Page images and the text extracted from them
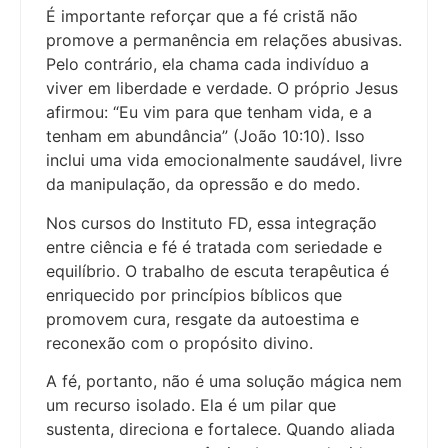
É importante reforçar que a fé cristã não
promove a permanência em relações abusivas.
Pelo contrário, ela chama cada indivíduo a
viver em liberdade e verdade. O próprio Jesus
afirmou: “Eu vim para que tenham vida, e a
tenham em abundância” (João 10:10). Isso
inclui uma vida emocionalmente saudável, livre
da manipulação, da opressão e do medo.
Nos cursos do Instituto FD, essa integração
entre ciência e fé é tratada com seriedade e
equilíbrio. O trabalho de escuta terapêutica é
enriquecido por princípios bíblicos que
promovem cura, resgate da autoestima e
reconexão com o propósito divino.
A fé, portanto, não é uma solução mágica nem
um recurso isolado. Ela é um pilar que
sustenta, direciona e fortalece. Quando aliada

### Exercise goal
Copy the text of the data word for word, from the beginning through the line that contains "Nos cursos do Instituto FD, essa integração", including that line. Leave the pictures out.

### Reply
É importante reforçar que a fé cristã não
promove a permanência em relações abusivas.
Pelo contrário, ela chama cada indivíduo a
viver em liberdade e verdade. O próprio Jesus
afirmou: “Eu vim para que tenham vida, e a
tenham em abundância” (João 10:10). Isso
inclui uma vida emocionalmente saudável, livre
da manipulação, da opressão e do medo.
Nos cursos do Instituto FD, essa integração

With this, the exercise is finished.